INFORMATION SHOWN
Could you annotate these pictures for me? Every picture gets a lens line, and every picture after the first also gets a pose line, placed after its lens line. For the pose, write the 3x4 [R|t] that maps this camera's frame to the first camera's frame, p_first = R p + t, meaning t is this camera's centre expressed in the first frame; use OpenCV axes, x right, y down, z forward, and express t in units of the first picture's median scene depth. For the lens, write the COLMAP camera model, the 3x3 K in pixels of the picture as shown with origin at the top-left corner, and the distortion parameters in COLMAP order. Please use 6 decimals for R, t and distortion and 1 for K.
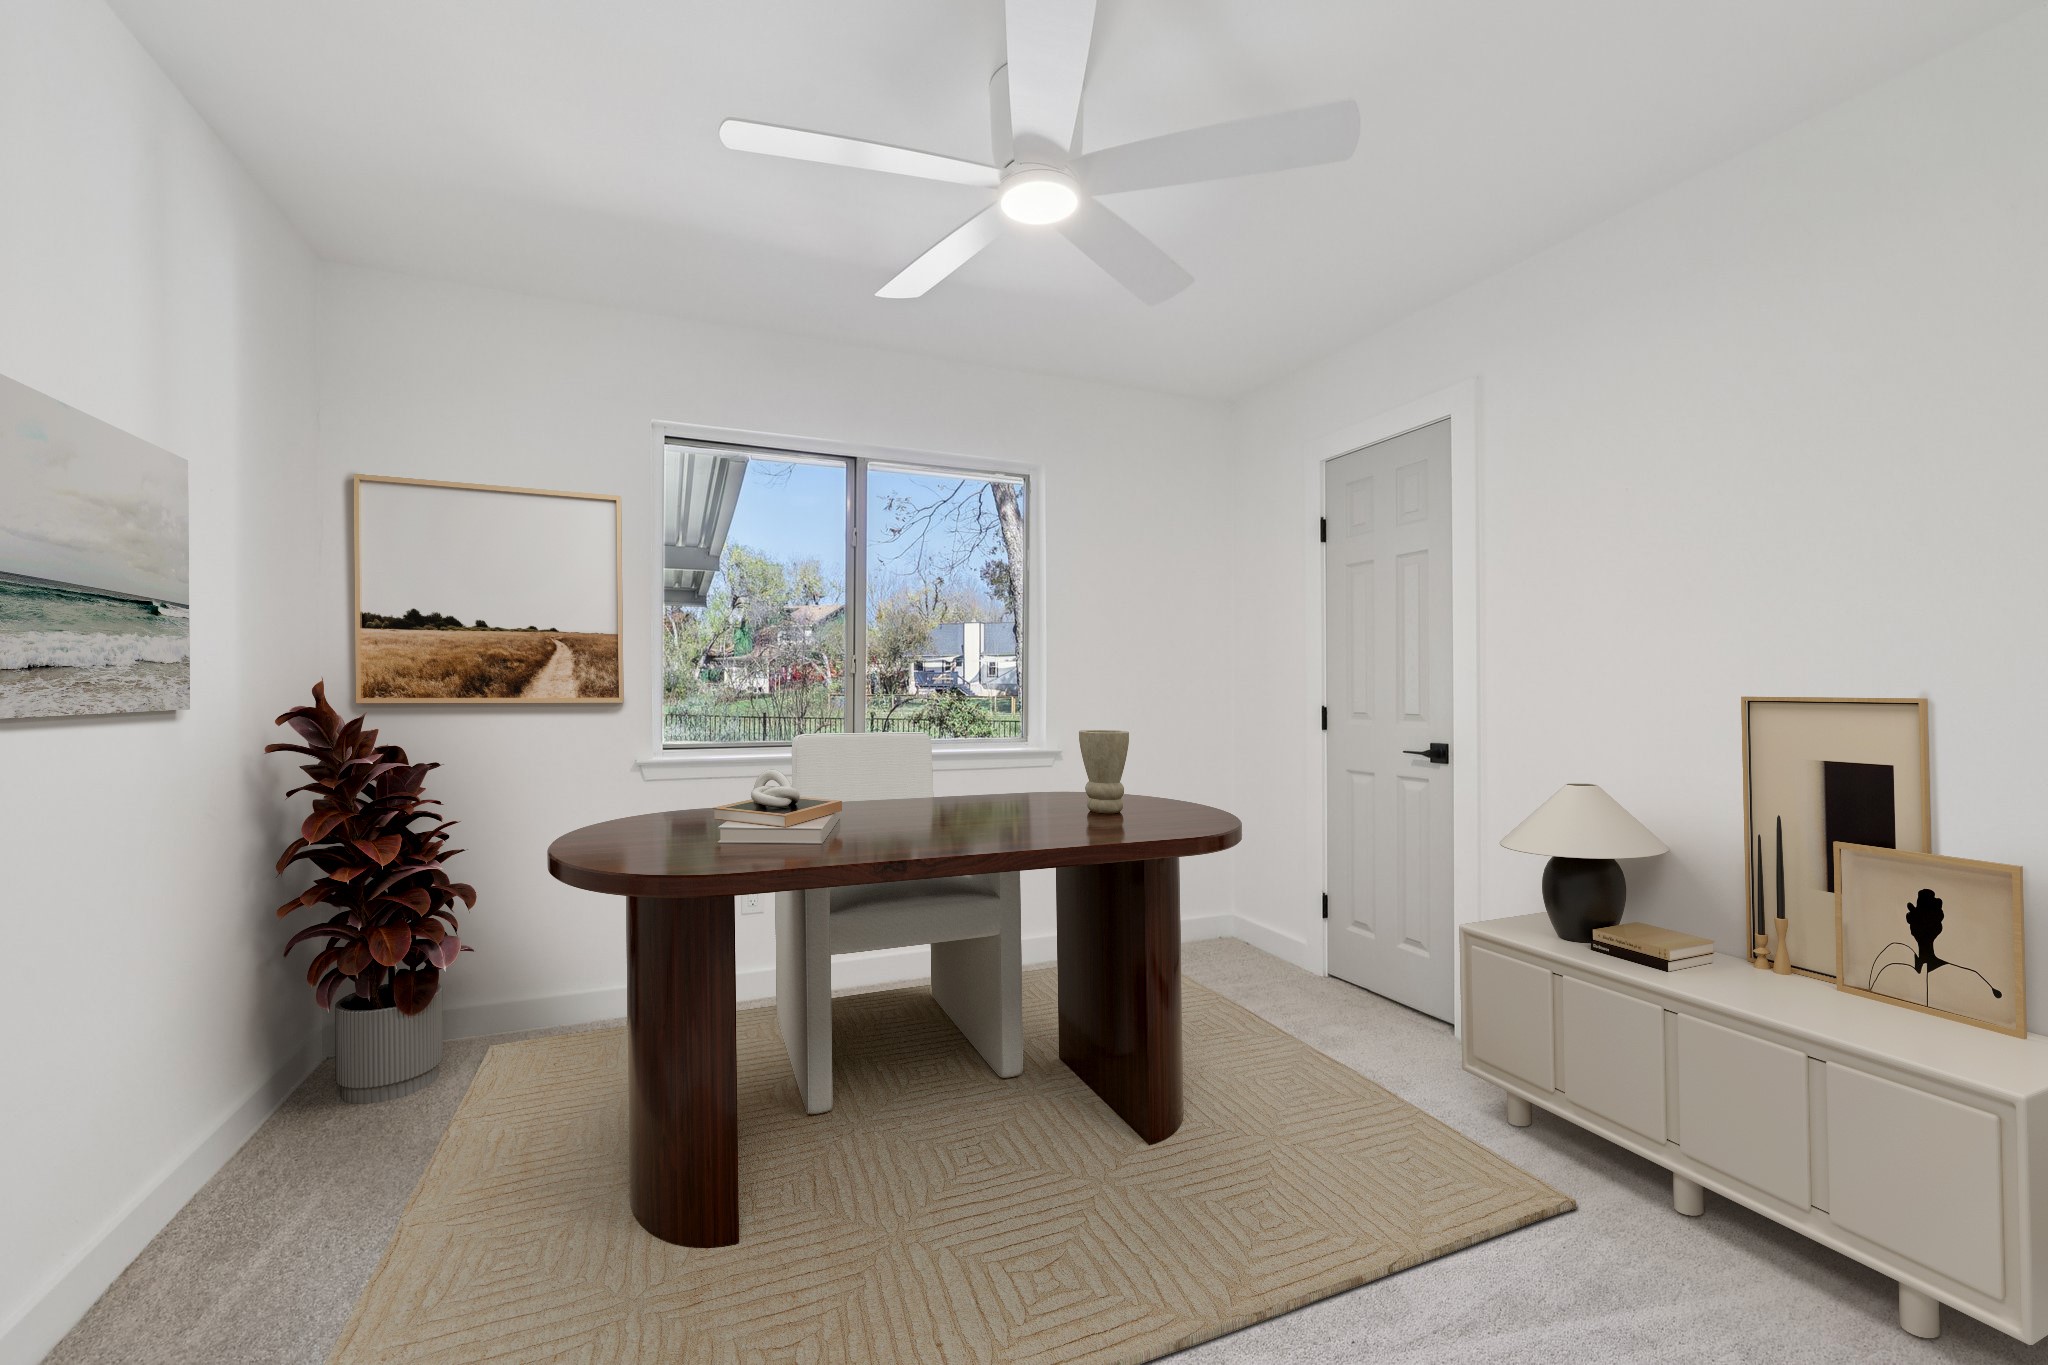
lens RADIAL K [[870.3, 0, 1031.9], [0, 870.3, 686.9], [0, 0, 1]] dist [-0.000158, 0.000105]
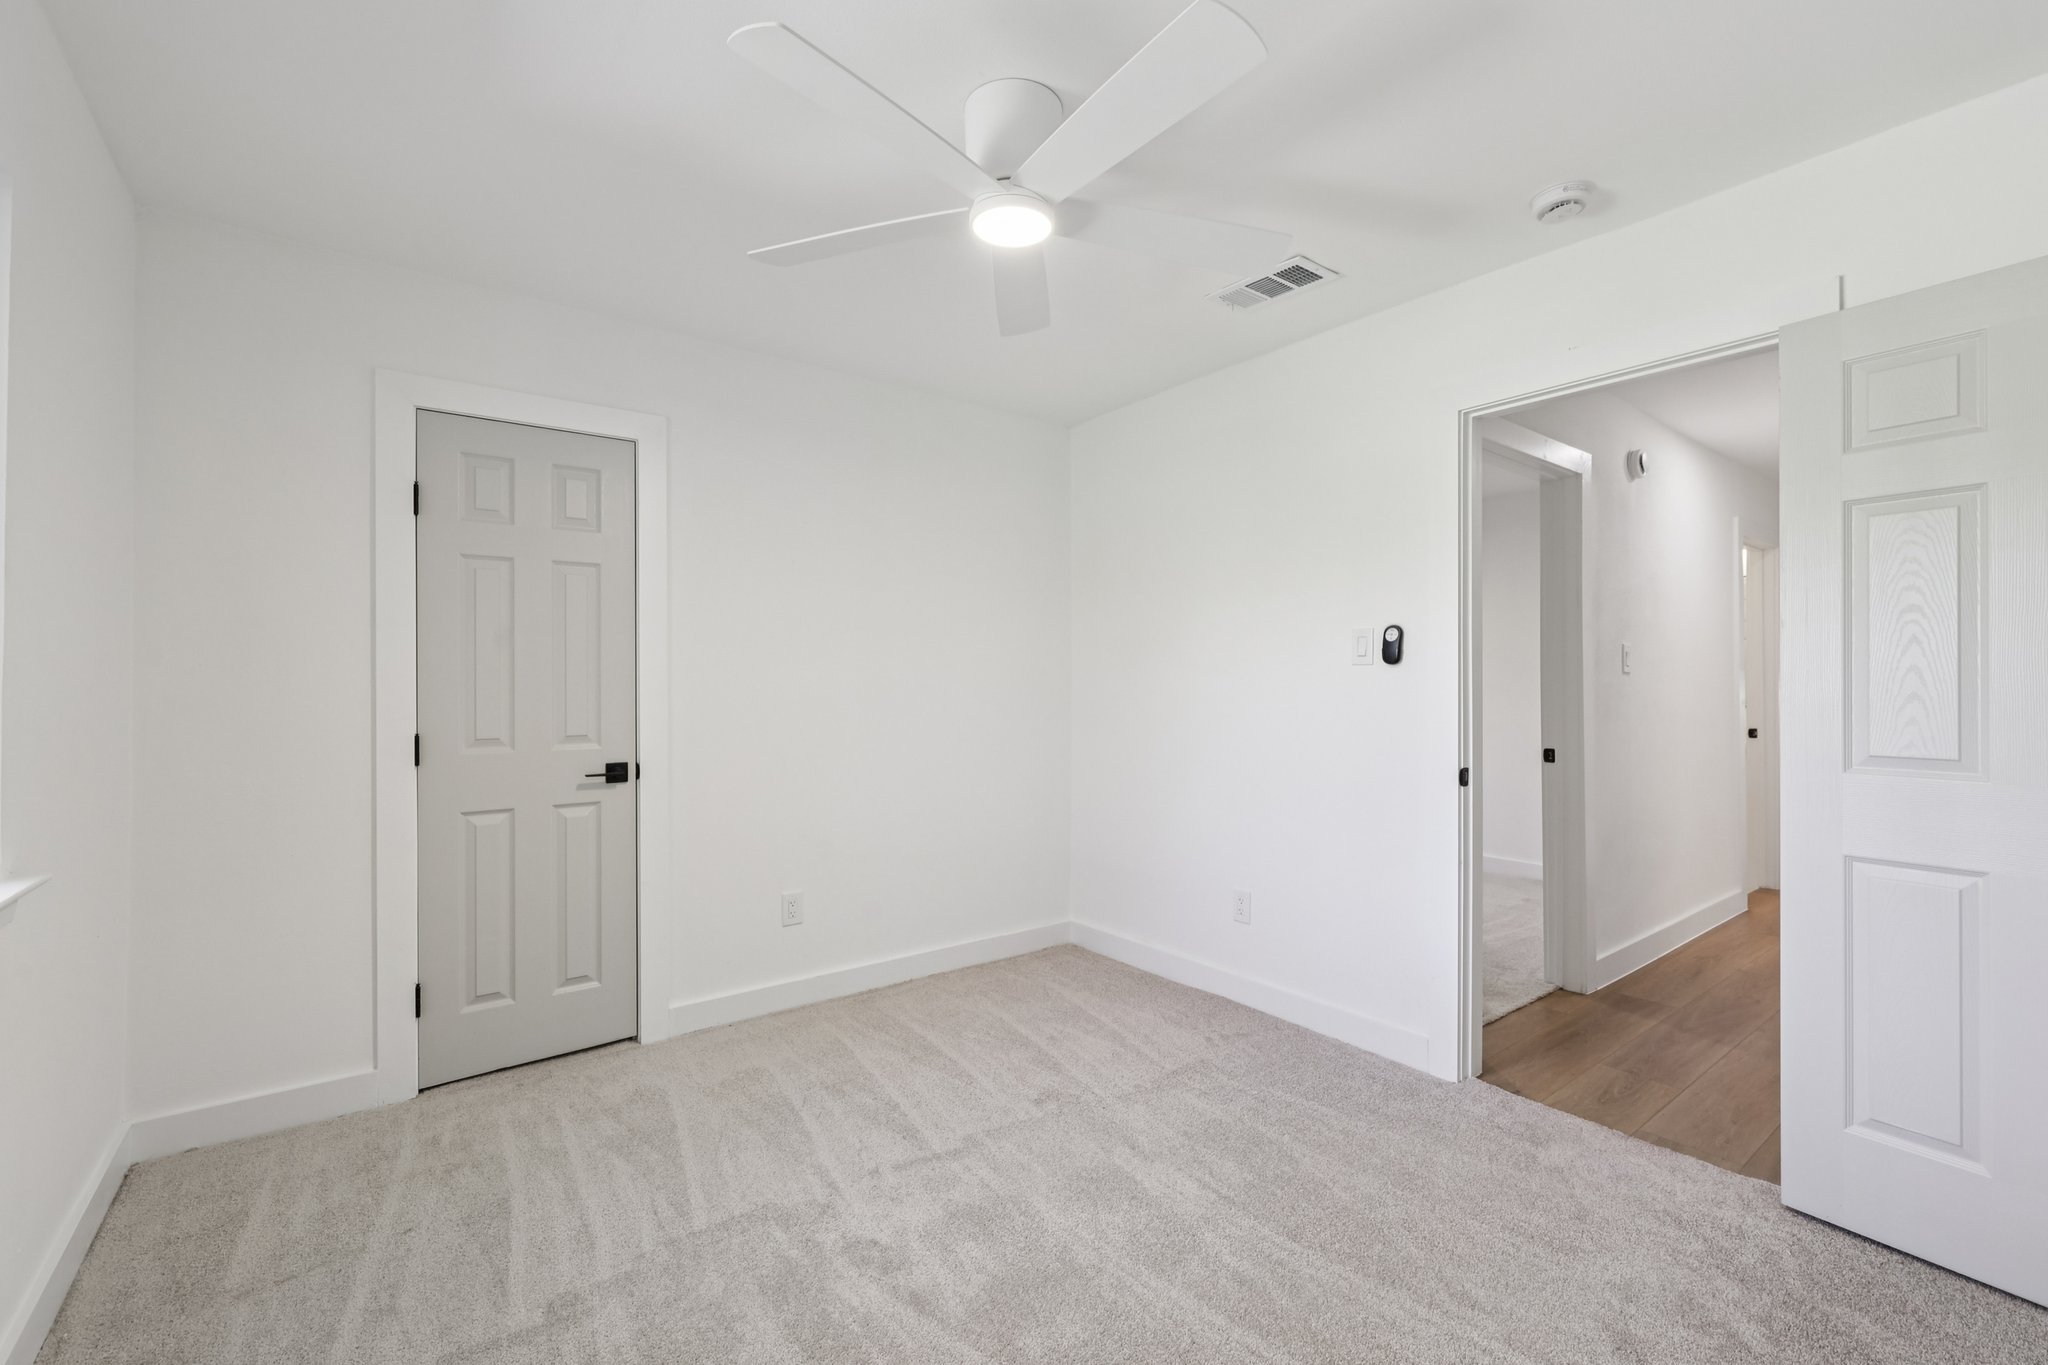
lens RADIAL K [[870.3, 0, 1022.9], [0, 870.3, 679.5], [0, 0, 1]] dist [-0.000158, 0.000105]
pose [[-0.252767, 0.009602, 0.967479, -0.588637], [0.000244, 0.999951, -0.009861, -0.019171], [-0.967527, -0.002257, -0.252757, 0.775073]]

PROBLEM TO SOLVE
Output the full listing verbatim; pictures stay out.

TASK OUTPUT
Could you annotate these pictures for me? Every picture gets a lens line, and every picture after the first also gets a pose line, placed after its lens line. For the pose, write the 3x4 [R|t] that maps this camera's frame to the first camera's frame, p_first = R p + t, meaning t is this camera's centre expressed in the first frame; use OpenCV axes, x right, y down, z forward, and express t in units of the first picture's median scene depth. For the lens, write the COLMAP camera model, the 3x3 K in pixels of the picture as shown with origin at the top-left corner, and the distortion parameters in COLMAP order. Please use 6 decimals for R, t and distortion and 1 for K.
lens RADIAL K [[870.3, 0, 1031.9], [0, 870.3, 686.9], [0, 0, 1]] dist [-0.000158, 0.000105]
lens RADIAL K [[870.3, 0, 1022.9], [0, 870.3, 679.5], [0, 0, 1]] dist [-0.000158, 0.000105]
pose [[-0.252767, 0.009602, 0.967479, -0.588637], [0.000244, 0.999951, -0.009861, -0.019171], [-0.967527, -0.002257, -0.252757, 0.775073]]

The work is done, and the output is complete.